After each job every metric is calculated and aggregated. Then the data of every metric is inserted into the TimescaleDB. A predefined subset of metrics is also inserted into the accounting database and made available to the user in form of a JSON file.

Aggregated metrics:

  • Bandwidth: Total memory bandwidth on socket basis. The two memory controller of a socket are added together. The data is saved in Bytes/s in the TimescaleDB and in GBytes/s in the JSON for Users.
  • L3 bandwidth: Total L3 Cache bandwidth on socket basis. The data is saved in Bytes/s in the TimescaleDB and in GBytes/s in the JSON for Users.
  • L3 miss rate: The percent rate of L3 misses to L3 cache accesses. A miss is when data is not in the cache when accessed. A lower miss rate is better. The data is saved in Bytes/s in the TimescaleDB and in GBytes/s in the JSON for Users.
  • Flops: Amount of floating point operations per second. The group does not differentiate between singe and double point precision rate. The data is saved in MFlops/s in the TimescaleDB and in GFlops/s in the JSON for Users.
  • Instructions per cycle (IPC): This is a measure of the efficiency of the CPU. It represents the average number of instructions executed for each clock cycle. A higher IPC means a more efficient execution.
  • (Cache) Miss rate: This is the percentage of cache accesses that result in a miss. A cache miss occurs when the CPU looks for data in the cache and it isn’t there. The data cache miss rate gives a measure how often it was necessary to get cache lines from higher levels of the memory hierarchy. A lower miss rate is better, as it means data is being successfully retrieved from the cache more often.
  • (Cache) Miss ratio: The data cache miss ratio tells you how many of your memory references required a cache line to be loaded from a higher level. It is similar to the cache miss rate but is a ratio rather than a percentage. It’s calculated as the number of cache misses divided by the total number of cache accesses. While the data cache miss rate might be given by your algorithm you should try to get data cache miss ratio as low as possible by increasing your cache reuse.

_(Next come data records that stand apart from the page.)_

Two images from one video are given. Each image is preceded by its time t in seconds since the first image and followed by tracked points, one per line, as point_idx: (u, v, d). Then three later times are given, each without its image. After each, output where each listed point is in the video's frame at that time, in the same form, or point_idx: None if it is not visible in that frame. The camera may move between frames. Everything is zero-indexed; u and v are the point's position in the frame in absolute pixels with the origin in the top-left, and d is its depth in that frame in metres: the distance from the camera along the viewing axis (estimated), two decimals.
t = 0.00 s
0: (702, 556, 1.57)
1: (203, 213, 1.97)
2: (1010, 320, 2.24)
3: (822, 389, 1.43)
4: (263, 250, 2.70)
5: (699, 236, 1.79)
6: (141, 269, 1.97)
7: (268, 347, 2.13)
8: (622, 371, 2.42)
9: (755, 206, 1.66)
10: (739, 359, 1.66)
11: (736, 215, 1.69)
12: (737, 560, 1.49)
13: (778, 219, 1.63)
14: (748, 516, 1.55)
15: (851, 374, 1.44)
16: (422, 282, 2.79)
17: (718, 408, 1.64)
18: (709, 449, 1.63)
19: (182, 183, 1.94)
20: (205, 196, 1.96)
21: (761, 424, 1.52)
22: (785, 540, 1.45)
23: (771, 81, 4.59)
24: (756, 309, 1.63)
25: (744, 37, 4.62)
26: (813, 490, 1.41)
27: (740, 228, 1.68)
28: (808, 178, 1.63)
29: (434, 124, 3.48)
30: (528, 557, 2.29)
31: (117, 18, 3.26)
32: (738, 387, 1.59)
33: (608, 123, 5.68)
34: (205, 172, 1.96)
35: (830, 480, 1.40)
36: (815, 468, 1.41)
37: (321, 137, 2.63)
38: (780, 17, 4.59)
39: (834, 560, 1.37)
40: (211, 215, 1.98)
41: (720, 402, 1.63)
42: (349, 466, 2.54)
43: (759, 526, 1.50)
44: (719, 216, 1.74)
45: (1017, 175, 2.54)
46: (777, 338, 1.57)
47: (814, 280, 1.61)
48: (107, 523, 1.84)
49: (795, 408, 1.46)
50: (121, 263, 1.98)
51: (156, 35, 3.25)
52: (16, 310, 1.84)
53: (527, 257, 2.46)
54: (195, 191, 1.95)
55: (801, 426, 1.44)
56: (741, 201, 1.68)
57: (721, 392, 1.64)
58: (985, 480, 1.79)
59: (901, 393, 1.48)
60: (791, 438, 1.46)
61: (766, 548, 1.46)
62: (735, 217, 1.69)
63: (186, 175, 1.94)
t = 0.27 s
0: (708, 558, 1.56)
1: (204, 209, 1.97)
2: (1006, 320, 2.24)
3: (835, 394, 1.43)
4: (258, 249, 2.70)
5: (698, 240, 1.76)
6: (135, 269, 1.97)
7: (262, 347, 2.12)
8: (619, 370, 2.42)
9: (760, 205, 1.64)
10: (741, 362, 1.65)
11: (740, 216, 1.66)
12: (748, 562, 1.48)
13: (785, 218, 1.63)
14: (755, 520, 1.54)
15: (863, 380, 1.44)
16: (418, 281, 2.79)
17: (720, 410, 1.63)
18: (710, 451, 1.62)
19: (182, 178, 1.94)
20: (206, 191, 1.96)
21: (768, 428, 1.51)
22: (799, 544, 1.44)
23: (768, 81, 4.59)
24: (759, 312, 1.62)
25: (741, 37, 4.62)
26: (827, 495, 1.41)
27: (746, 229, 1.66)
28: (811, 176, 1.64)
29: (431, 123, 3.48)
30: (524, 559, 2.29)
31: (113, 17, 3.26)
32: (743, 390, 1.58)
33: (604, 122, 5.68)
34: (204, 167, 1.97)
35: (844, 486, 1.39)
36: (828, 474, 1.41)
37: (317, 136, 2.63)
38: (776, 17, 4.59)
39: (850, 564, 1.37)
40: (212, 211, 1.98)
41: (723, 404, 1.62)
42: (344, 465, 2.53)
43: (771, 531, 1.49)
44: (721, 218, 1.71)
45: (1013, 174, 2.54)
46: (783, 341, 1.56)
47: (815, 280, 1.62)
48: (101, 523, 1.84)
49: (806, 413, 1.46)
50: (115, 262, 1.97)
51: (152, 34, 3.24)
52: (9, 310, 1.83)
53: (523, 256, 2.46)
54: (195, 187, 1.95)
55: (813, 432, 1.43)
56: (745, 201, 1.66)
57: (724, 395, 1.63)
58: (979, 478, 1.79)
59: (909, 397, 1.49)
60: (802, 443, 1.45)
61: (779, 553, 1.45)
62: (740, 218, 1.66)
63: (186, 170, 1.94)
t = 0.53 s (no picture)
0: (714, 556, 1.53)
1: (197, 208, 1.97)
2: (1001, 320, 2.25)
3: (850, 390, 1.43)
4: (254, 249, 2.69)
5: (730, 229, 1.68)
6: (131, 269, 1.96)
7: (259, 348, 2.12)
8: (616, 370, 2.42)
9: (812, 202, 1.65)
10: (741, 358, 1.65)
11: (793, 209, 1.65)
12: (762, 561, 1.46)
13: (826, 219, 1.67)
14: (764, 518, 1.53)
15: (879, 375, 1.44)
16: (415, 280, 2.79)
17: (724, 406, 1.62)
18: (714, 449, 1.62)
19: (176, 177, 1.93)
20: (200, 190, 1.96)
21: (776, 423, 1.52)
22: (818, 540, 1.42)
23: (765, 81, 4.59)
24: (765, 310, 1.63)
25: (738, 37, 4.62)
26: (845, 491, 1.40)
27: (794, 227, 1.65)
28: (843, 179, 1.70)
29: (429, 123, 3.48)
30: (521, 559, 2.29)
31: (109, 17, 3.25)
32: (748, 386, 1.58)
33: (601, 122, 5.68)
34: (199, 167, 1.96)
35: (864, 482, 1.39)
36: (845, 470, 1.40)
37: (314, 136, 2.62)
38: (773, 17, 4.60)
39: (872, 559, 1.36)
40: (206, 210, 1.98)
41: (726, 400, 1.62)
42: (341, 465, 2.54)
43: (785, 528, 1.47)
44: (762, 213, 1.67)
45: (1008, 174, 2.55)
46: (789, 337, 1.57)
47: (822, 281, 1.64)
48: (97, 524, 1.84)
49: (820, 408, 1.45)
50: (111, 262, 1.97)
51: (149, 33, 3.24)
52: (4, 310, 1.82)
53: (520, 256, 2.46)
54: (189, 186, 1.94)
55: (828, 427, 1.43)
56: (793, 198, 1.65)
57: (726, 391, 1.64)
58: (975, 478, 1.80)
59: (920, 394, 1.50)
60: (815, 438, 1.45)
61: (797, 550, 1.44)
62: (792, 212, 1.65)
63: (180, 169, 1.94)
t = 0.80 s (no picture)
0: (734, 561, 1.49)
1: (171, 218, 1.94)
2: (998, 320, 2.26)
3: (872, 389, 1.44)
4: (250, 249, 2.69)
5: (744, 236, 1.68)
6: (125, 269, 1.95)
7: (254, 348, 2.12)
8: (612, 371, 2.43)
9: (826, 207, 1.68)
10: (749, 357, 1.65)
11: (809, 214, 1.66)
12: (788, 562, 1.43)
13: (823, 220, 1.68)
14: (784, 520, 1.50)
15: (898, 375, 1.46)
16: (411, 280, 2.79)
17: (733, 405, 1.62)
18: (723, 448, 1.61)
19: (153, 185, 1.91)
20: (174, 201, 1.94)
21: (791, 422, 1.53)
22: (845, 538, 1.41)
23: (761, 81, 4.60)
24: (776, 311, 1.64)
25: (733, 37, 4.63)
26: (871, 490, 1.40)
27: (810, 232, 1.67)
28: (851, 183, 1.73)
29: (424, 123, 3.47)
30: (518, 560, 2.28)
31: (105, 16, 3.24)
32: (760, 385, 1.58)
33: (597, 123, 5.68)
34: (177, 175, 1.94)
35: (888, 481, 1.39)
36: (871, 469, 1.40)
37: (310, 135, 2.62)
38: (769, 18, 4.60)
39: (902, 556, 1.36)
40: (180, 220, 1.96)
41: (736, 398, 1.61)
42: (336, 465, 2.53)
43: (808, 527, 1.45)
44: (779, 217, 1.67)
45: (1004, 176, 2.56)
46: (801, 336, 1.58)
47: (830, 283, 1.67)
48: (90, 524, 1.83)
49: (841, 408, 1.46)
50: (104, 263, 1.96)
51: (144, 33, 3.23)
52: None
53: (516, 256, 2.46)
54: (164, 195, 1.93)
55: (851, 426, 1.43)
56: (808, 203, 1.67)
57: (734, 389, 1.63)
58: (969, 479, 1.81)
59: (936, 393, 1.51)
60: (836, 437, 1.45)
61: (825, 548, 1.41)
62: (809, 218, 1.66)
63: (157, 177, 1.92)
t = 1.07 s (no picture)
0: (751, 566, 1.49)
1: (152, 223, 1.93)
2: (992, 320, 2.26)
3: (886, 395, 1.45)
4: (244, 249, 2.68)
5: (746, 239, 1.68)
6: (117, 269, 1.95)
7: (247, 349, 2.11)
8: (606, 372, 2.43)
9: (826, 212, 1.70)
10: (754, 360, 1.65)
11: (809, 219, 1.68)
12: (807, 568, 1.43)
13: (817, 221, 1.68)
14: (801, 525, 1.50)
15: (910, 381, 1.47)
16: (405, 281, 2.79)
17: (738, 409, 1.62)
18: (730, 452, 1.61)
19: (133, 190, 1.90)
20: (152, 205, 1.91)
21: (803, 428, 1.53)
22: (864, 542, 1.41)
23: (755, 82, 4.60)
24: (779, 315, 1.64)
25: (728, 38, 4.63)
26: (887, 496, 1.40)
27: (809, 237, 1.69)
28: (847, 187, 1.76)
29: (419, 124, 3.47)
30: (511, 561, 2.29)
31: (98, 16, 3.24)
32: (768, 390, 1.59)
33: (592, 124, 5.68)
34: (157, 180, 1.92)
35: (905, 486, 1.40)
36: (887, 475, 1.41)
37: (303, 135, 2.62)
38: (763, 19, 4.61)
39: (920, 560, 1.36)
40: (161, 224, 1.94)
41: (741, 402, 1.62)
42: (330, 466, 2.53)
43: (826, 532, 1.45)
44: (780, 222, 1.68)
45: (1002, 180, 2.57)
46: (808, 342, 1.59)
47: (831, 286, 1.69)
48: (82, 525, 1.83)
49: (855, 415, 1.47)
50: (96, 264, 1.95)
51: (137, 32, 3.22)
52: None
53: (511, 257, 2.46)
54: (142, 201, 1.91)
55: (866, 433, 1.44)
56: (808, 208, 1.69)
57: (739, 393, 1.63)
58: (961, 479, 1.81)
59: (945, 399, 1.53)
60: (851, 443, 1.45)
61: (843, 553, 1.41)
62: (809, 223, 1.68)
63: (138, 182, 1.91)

  • Energy sum: This is the total amount of energy consumed by each node. It’s measured in W. It is calculated by first adding the rapl counters of both sockets together and then adding a constant of 220 W for the energy consumption of other parts of the node.
  • Mem free: This is the amount of free memory available in the node. The data is saved in Bytes in the TimescaleDB and in GBytes in the JSON for Users.
  • Mem dirty: This is the amount of memory that has been modified but not yet written back to disk per node. The data is saved in Bytes in the TimescaleDB and in GBytes in the JSON for Users.
  • CPU usage system: This is the percentage which is used by system tasks on a node basis.
  • CPU usage user: This is the percentage which is used by user tasks on a node basis.
  • Rcv data: This is the amount of data received over the network per node. The data is saved in Bytes/s in the TimescaleDB and in GBytes/s in the JSON for Users. The data is calculated after the infiniband counter metric scheme.
  • Xmit data: This is the amount of data transmitted over the network per node. The data is saved in Bytes/s in the TimescaleDB and in GBytes/s in the JSON for Users. The data is calculated after the infiniband counter metric scheme.